One of friend was asking me about Samung Plasma PS43D450 TV.
I have some knowledge about LEDs and LCDs but don't have any idea about Plasma TVs.
He is getting the above mentioned model for 35k with manufacturer warranty.
But it is just HD and not Full HD 
And he is also getting SAMSUNG 40" LED TV 40D5000 with no manufacturer warranty only dealer warranty for only 36k as it is an imported item I think,I know that this one is really good and deal is also very good.
But I want you guys to throw some light on the Plasma TV.
Please reply ASAP


----------



## dashing.sujay (Mar 11, 2012)

Ask ghormanas, I think he got one. Even Sarath got one I think.

They were once talking about how plasma's are better than LEDs. I remember slightly.


----------



## aroraanant (Mar 11, 2012)

But the major concern is that the particular model I have listed above is good or not.
Was reading some reviews on net and found that it is good but it is not FHD that is what bothering me.


----------



## dashing.sujay (Mar 11, 2012)

Its an 40" ?If yes, then FHD should be preferred. IMO 720p is good upto 32", after that 1080p really matters.

Anyways have a look at these will help you a lot.
1080p Does Matter – Here’s When (Screen Size vs. Viewing Distance vs. Resolution) | CarltonBale.com
Display guide


----------



## Sarath (Mar 11, 2012)

For such a huge screen definitely a 1080p Full HD resolution is good. I haven't compared 720p vs 1080p TVs ever. I don't know if the quality will really be bad. 

Of course Plasma > LCD 

I suggest you go to a showroom and see for yourself how a 720p TV at 40" looks like. Many showrooms let you test it with your content. Check for any issues that might bother you. I strongly suggest you do this. 

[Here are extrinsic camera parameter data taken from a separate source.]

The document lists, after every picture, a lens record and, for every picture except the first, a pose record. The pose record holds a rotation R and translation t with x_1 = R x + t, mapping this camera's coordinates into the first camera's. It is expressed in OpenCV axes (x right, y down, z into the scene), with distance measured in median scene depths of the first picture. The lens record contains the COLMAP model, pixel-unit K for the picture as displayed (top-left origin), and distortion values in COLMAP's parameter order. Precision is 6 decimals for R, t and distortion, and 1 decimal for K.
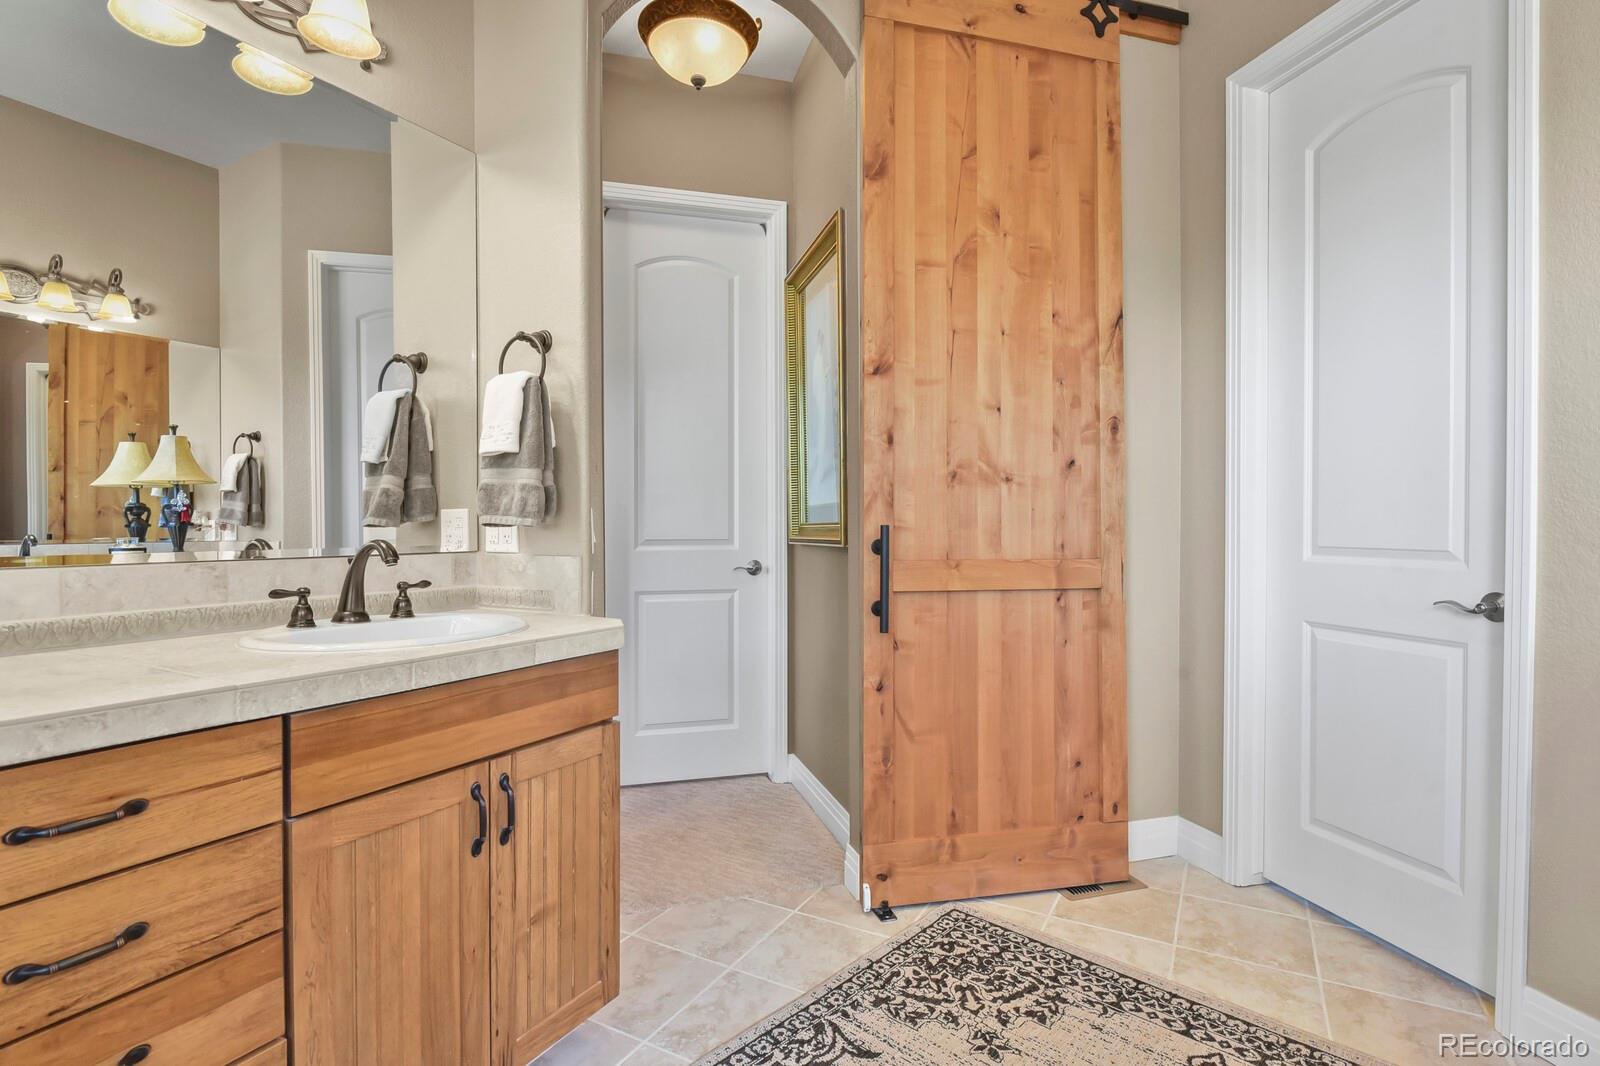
lens RADIAL K [[781.4, 0, 813.1], [0, 781.4, 531.6], [0, 0, 1]] dist [-0.005507, -0.001033]
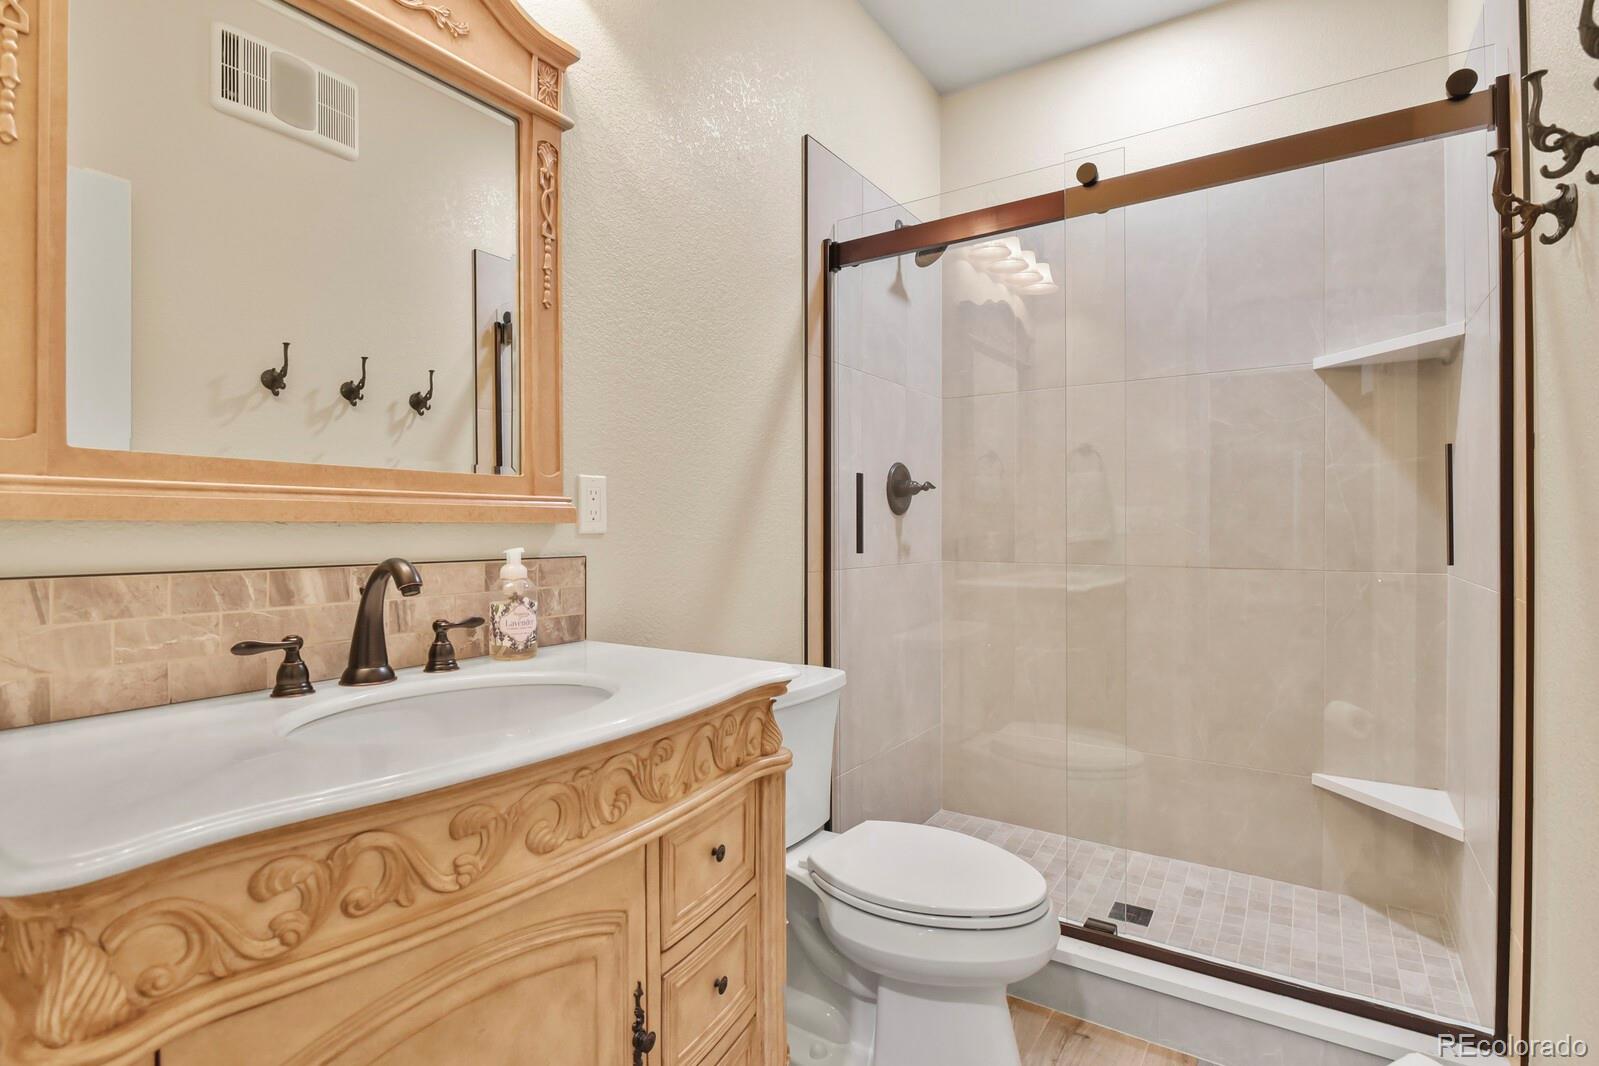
lens RADIAL K [[780.9, 0, 792.4], [0, 780.9, 532.0], [0, 0, 1]] dist [-0.005507, -0.001033]
pose [[0.997253, -0.019725, -0.071400, -0.183199], [0.019577, 0.999805, -0.002765, -0.004638], [0.071440, 0.001359, 0.997444, 0.369361]]
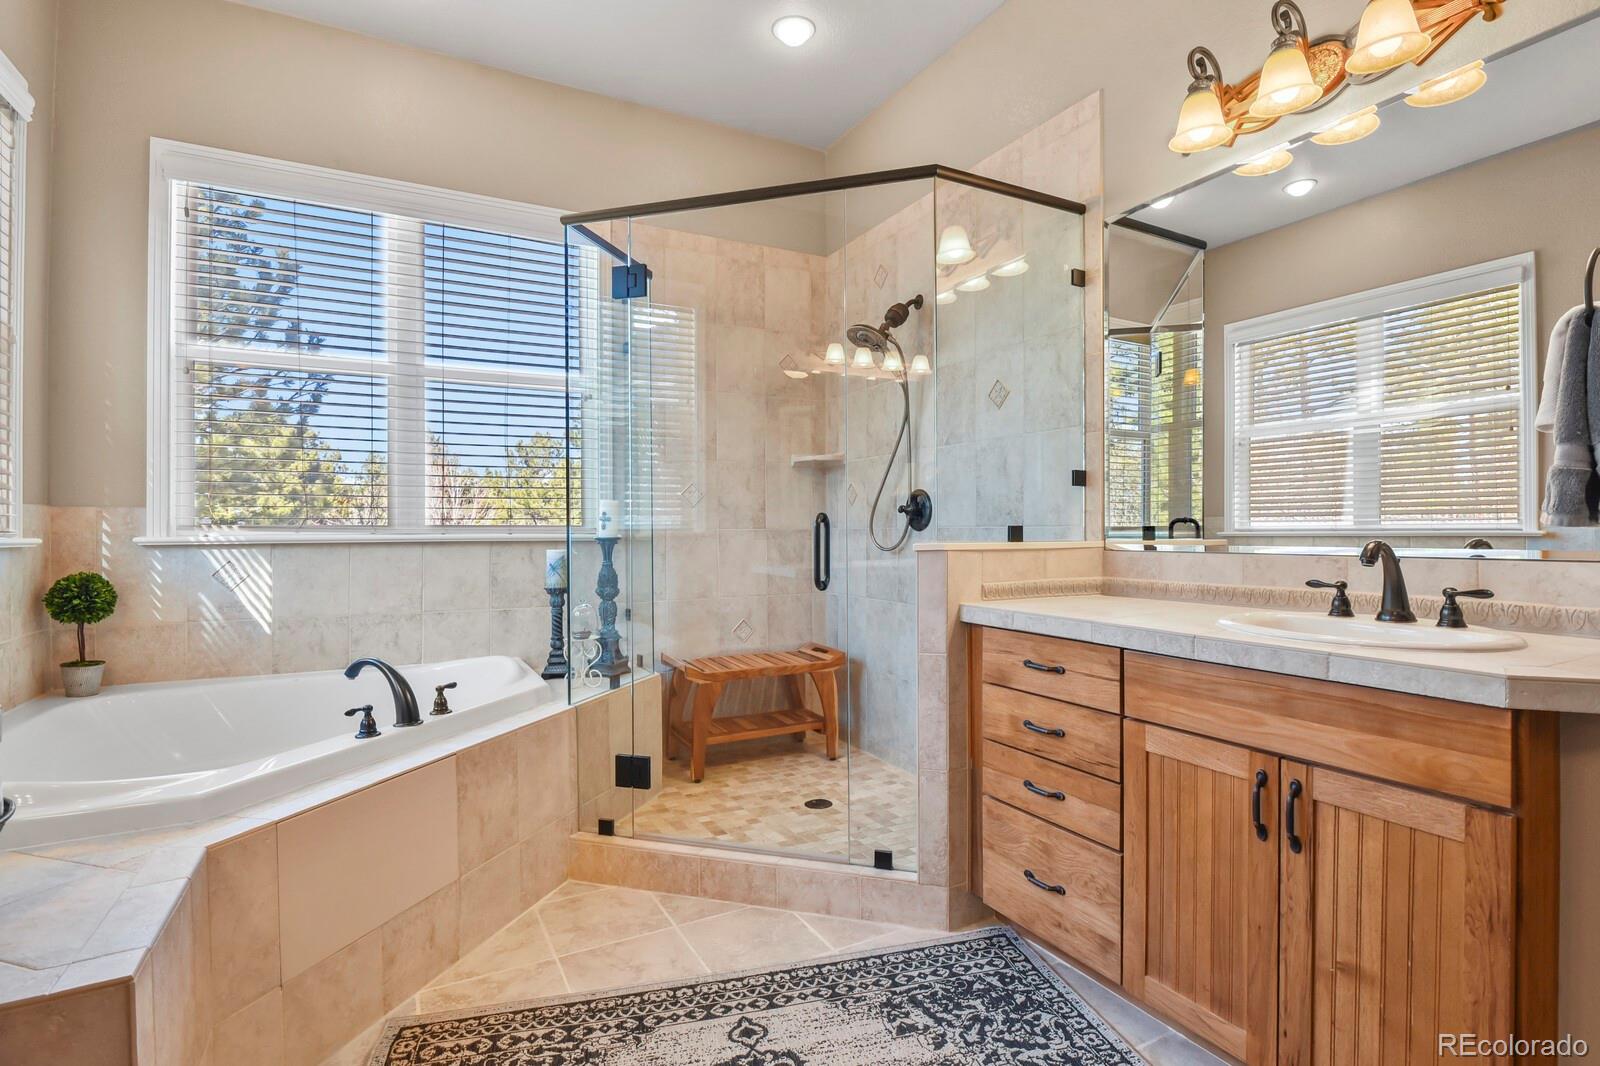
lens RADIAL K [[781.4, 0, 803.1], [0, 781.4, 530.8], [0, 0, 1]] dist [-0.005507, -0.001033]
pose [[-0.539132, 0.006341, -0.842197, 0.704780], [-0.002565, 0.999955, 0.009170, -0.009678], [0.842217, 0.007104, -0.539092, 0.929220]]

36k is a good deal IMO. I had to get mine CCFL-LCD for 67k and it's 40"; full HD yes, but all games run at 720p, TataskyHD at 1080i and normal bluray at 1080p but I can't find much difference.


----------



## dashing.sujay (Mar 11, 2012)

I have a samsung 5 series 42" 1080p LED which was costing 63k in diwali. I don't know how my dad got it for 51k with bill


----------



## aroraanant (Mar 11, 2012)

^^^^
But Samsung don't have any 42" 5 series LED!!!!
So how you got one??


----------



## dashing.sujay (Mar 11, 2012)

Its some 5000 series, either 40" or 42", not sure. Will confirm in eve.


----------



## aroraanant (Mar 11, 2012)

For sure it must be 40".
And if possible then ask your dad also how he got it for so cheap...


----------



## dashing.sujay (Mar 11, 2012)

I asked him, he told that he just didn't opt for all diwali offers and freebies and *some thing* else.


Spoiler



He is a branch manager. May he would have passed a loan for that shopkeeper in past and in return he did that  lol


----------



## aroraanant (Mar 11, 2012)

^^^
Ok got it.
So I guess now you have the same model which I have mentioned above i.e. 40D5000.
Now I am very much confused that which one I should suggest to my friend as I am not getting time to visit any local store and get more info about the same.


----------



## dashing.sujay (Mar 11, 2012)

I will have to check the manual to confirm the model.


----------



## aroraanant (Mar 11, 2012)

^^^
I think you don't need to as there is no other model in Samsung that can cost you for that price...


----------